Security & Risk Management Consulting
JH & Associates provides customized security and risk management services customized to meet your unique challenges.
Many consulting engagements begin with an assessment of threats and risks. The methodology used to conduct that assessment follow established standards or be customized to focus on specific areas.
Assessment often lead to the identification of gaps and opportunities to strengthen security program elements. JH & Associates can provide the support and guidance you need to improve your physical security.
Additional service offerings include:
Security Program Design
Standard Operating Procedures
Emergency Response Plans
Electronic Security System Design and Procurement
ASIS General Security Risk Assessment Guideline
The ASIS General Security Risk Assessment Guideline is the security industry standard methodology for conducting threat and risk assessments of physical assets. As shown in the excerpt below, the guideline prescribes a step-by-step methodology that begins with identifying the assets to be evaluated and progresses toward making defensible recommendations to address vulnerabilities and mitigate risk. Recommendations to invest in security program elements are always considered in the context asset criticality, the severity of risk, and the net benefit of the investment. In the simplest terms, we would never recommend spending a thousand dollars to protect something worth ten dollars unless it’s going to be stolen ten thousand times. That may seem like an oversimplification but that is how asset protection decisions should be made if they’re to be defensible.
Most of the Risk Assessments we conduct are based on the ASIS Methodology
Security Program Goals
Best practice for protective security programs requires that they be deigned to "Protect-in-Depth" via four fundamental objectives. Those include Deter, Detect, Delay, and Disrupt sources of threat. Each of the recommendations made in this report are intended to achieve one or more of these objectives.
Deterrence is achieved by implementing measures that are perceived by potential adversaries as undesirable to attempt to defeat (cost, time, difficulty, exposure, etc.). Deterrence can be very helpful in discouraging attacks by casual adversaries who may be displaced onto a less protected target.
Detection of an adversary is essential. Early detection at the site perimeter increases the available response time following a detection.
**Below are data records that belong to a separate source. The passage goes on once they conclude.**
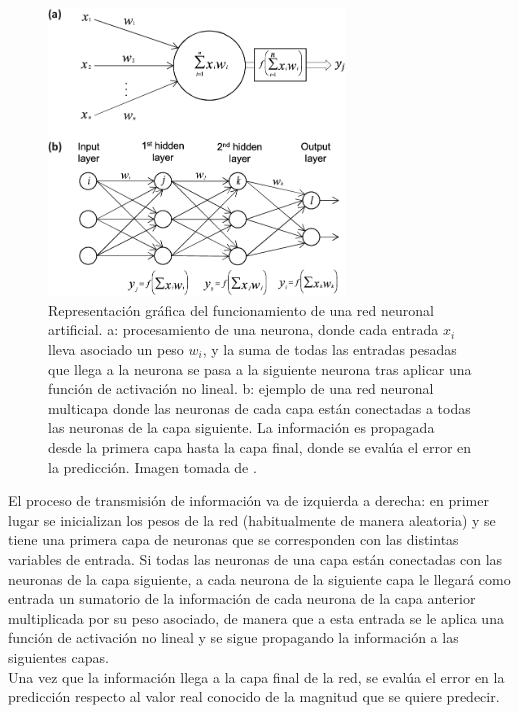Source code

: \begin{figure}[h]
\centering
\includegraphics[width=0.70\textwidth]{figures/a-The-building-block-of-deep-neural-networks-artificial-neuron-or-node-Each-input-x.png}
\caption{Representaci\'on gr\'afica del funcionamiento de una red neuronal artificial. a: procesamiento de una neurona, donde cada entrada $x_{i}$ lleva asociado un peso $w_{i}$, y la suma de todas las entradas pesadas que llega a la neurona se pasa a la siguiente neurona tras aplicar una funci\'on de activaci\'on no lineal. b: ejemplo de una red neuronal multicapa donde las neuronas de cada capa est\'an conectadas a todas las neuronas de la capa siguiente. La informaci\'on es propagada desde la primera capa hasta la capa final, donde se eval\'ua el error en la predicci\'on. Imagen tomada de \cite{Vieira2017}.}
\label{fig:ann}
\end{figure}

El proceso de transmisi\'on de informaci\'on va de izquierda a derecha: en primer lugar se inicializan los pesos de la red (habitualmente de manera aleatoria) y se tiene una primera capa de neuronas que se corresponden con las distintas variables de entrada. Si todas las neuronas de una capa est\'an conectadas con las neuronas de la capa siguiente, a cada neurona de la siguiente capa le llegar\'a como entrada un sumatorio de la informaci\'on de cada neurona de la capa anterior multiplicada por su peso asociado, de manera que a esta entrada se le aplica una funci\'on de activaci\'on no lineal y se sigue propagando la informaci\'on a las siguientes capas. \\
Una vez que la informaci\'on llega a la capa final de la red, se eval\'ua el error en la predicci\'on respecto al valor real conocido de la magnitud que se quiere predecir. \\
Adversary paths (typical routes taken by the adversary to reach an asset) should be anticipated, and detection elements deployed along that path with specific consideration given to how the chosen countermeasure works in relation to the direction of movement.
Delay provides time for detection to take place. The delay should be sufficient not only to allow for assessment, but also to hold back the adversary at the point of detection until the intervention of a response. Some adversarial actions favour one type of attack over another or may use a combination of approaches. More commonly, stealth may be the primary tactic employed by the adversary until he or she is detected, at which point the tactic may change to force to minimise the chances of disruption. The protective security program should be designed to address this.
Disrupt is a term that can take on several meanings. The nature and extent of incident response will depend on the capabilities of an asset’s caretaker. There are also serious safety considerations when incorporating response into a security program. For the most part, security guards are professional witnesses who are not expected to intervene in an incident in the same way that a Police Officer might. An attentive Security Guard can intervene to disrupt an incident safely, when given the proper training. That training should emphasize the importance of calling Police when appropriate.